The turmoil of the last few months has left many within air transport simply struggling to survive. However, the crisis may also prove a catalyst for a burst of much-needed structural change, as carriers and regulators alike are forced to face up to some harsh realities.

It is easy to argue that air transport is fast descending into a state of near anarchy, where management strategy has been replaced by the need to respond to a chain of uncontrollable and unpredictable events. It may be a tempting argument but it is not necessarily true. For certain, the airline industry has had more than its fair share of chaos over the last few months and been battered by factors beyond its control. But beneath the headlines there are still the same old fundamentals at play as markets consolidate and segment. If there is the appearance of chaos, then it comes from the fact that these issues are now being played out at breakneck speed. For an industry badly in need of some momentum for change that may be no bad thing.

Large sections of the air transport industry have long been on notice that a wholesale shake-up would one day be required. The crisis that has followed 11 September has brought that day to hand. And instead of the grinding consolidation that would have had to be played out over the months of the coming recession, the change has come all at once. Witness the extraordinary rush of news over the past three months.

In less exciting times, the collapse of a single flag carrier would have been headline news. In the space of a few weeks the world has seen the failure of Swissair and Sabena in Europe, mirrored by Ansett Australia on the other side of the world. Others could all too easily follow suit. Canada 3000 has already gone after the brief flicker of hope that it could mount a credible challenge to Air Canada. Among the traditionally conservative Japanese market, Japan Airlines has just announced that it will snap up Japan Air Services.

At the same time, major carriers on both sides of the Atlantic have made unprecedented cuts to labour and networks, while low-cost carriers - especially in Europe - have seized their chance to shine with equally unprecedented growth plans.

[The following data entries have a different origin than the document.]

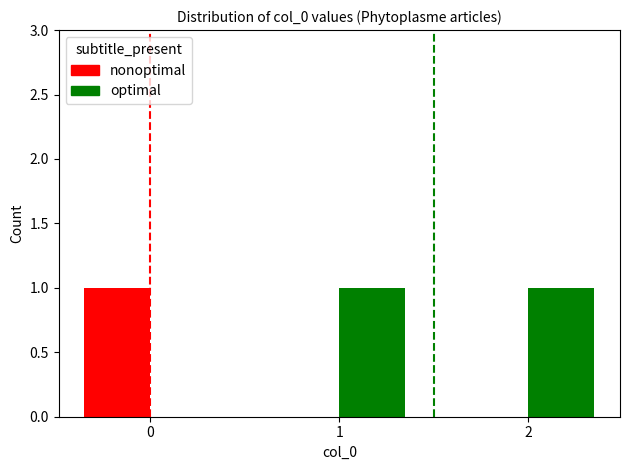

Which series has the largest total across all categories?

optimal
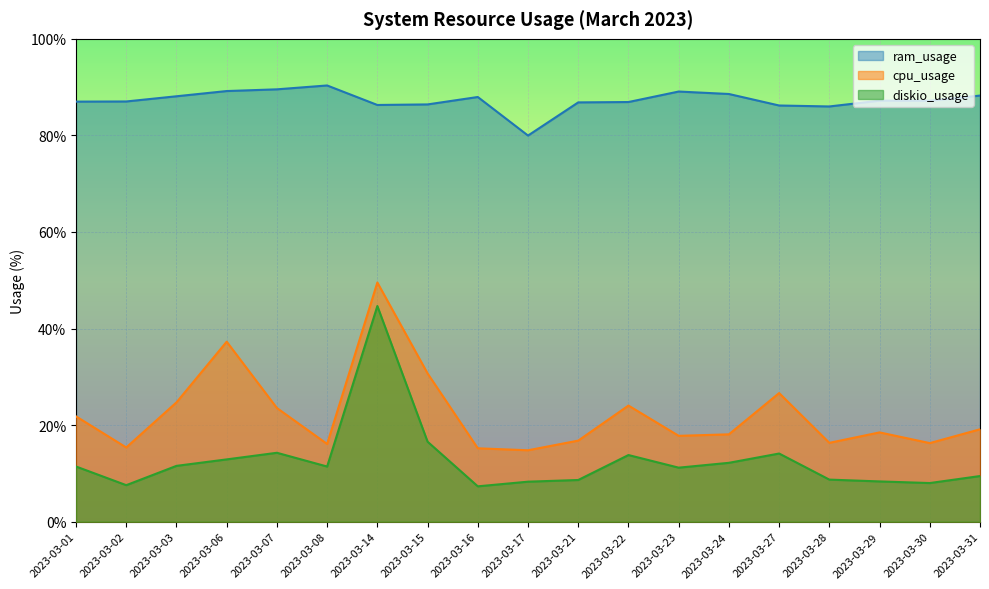

What is the highest value of the diskio_usage series?

44.7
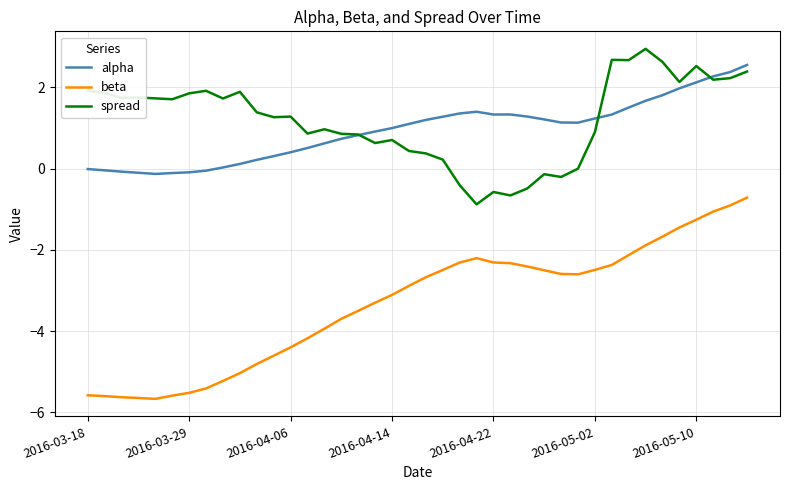

What is the greatest value displayed?

2.9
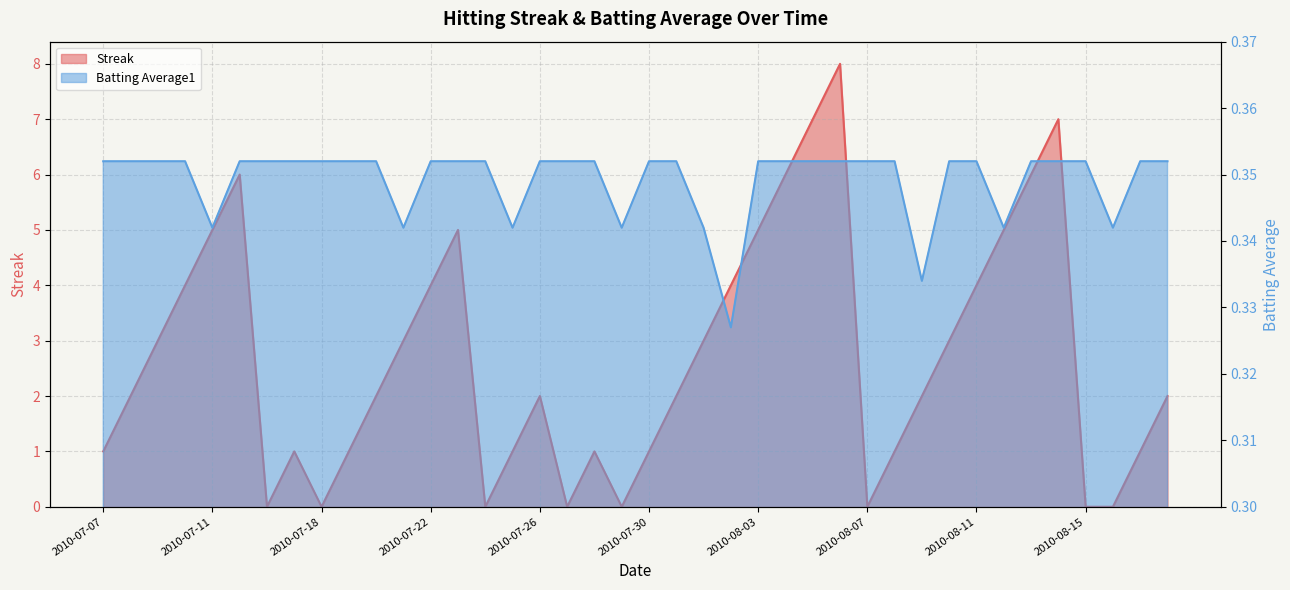

What is the value of the Batting Average1 point at the 19th from the left?

0.4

None of these events taken individually change the world. But taken together they could just add up to the starting point for some fundamental structural change. At the very least, they provide a backdrop against which it is suddenly possible to think the unthinkable. Governments, regulators, airline managements and even labour unions appear to be doing just that. Witness the new momentum behind US-UK open skies, or even the go-ahead for London Heathrow's Terminal 5.

But where could this brave new thinking lead? It looks increasingly certain to be a world dominated by only a handful of majors. The US market is already dominated by three giants - American, Delta and United Airlines - who account for half the domestic market. They could take more if politicians are now more inclined than before to allow through the final round of mergers which they have so far blocked.

Europe is still highly fragmented, but it is looking increasingly as though the big three - Air France, British Airways and Lufthansa - will come to hold a similar position. Certainly no other European player has made a convincing case that it will be able to join them as a major player on the global stage. Nor will Brussels stand in the way. If anything the European Commission has been cheering the prospect of consolidation on from the sidelines. It appears to understand that preserving a mass of small carriers does little to ensure a competitive market for consumers in Europe's overcrowded market.

What is changing the market in Europe, as it already has in the USA, is the apparently irresistible rise of the low-cost sector. The first reaction of the majors may have been to compete head on, but that is a battle that they are unlikely to win; at least not profitably or in the near term. Rather, the game is to put clear blue sky between the low-cost offering and their own full-service global networks. In short, to leave behind the days of being all things to all men and to focus more clearly on core business and premium leisure markets where they can make the most of the hubs, connections, alliances and loyalty programmes which are their greatest strength. Along the way they will need to reform the price and service differentials over which business travellers are in revolt.

But the big question is over is what will happen to those second-tier flag-carriers and independents who continue to sit in the middle - not big enough to compete with the giants, but still encumbered with the trappings and costs of offering a full service product. The collapse of Swissair is a warning over the dangers of attempting to gain entry to the big league through acquisition. As it discovered, there is usually a good reason why an airline is up for sale. Air New Zealand discovered that too.

The fate of the middle tier would seem to come down to the need to find a niche role, either in terms of geography or service, and possibly to pursue that as a specialist player within the safety of a global alliance. Not all can or will achieve such a role

Further upheavals are certain as the crisis plays itself out, but behind the turmoil there may just be some sound long-term strategy beginning to emerge.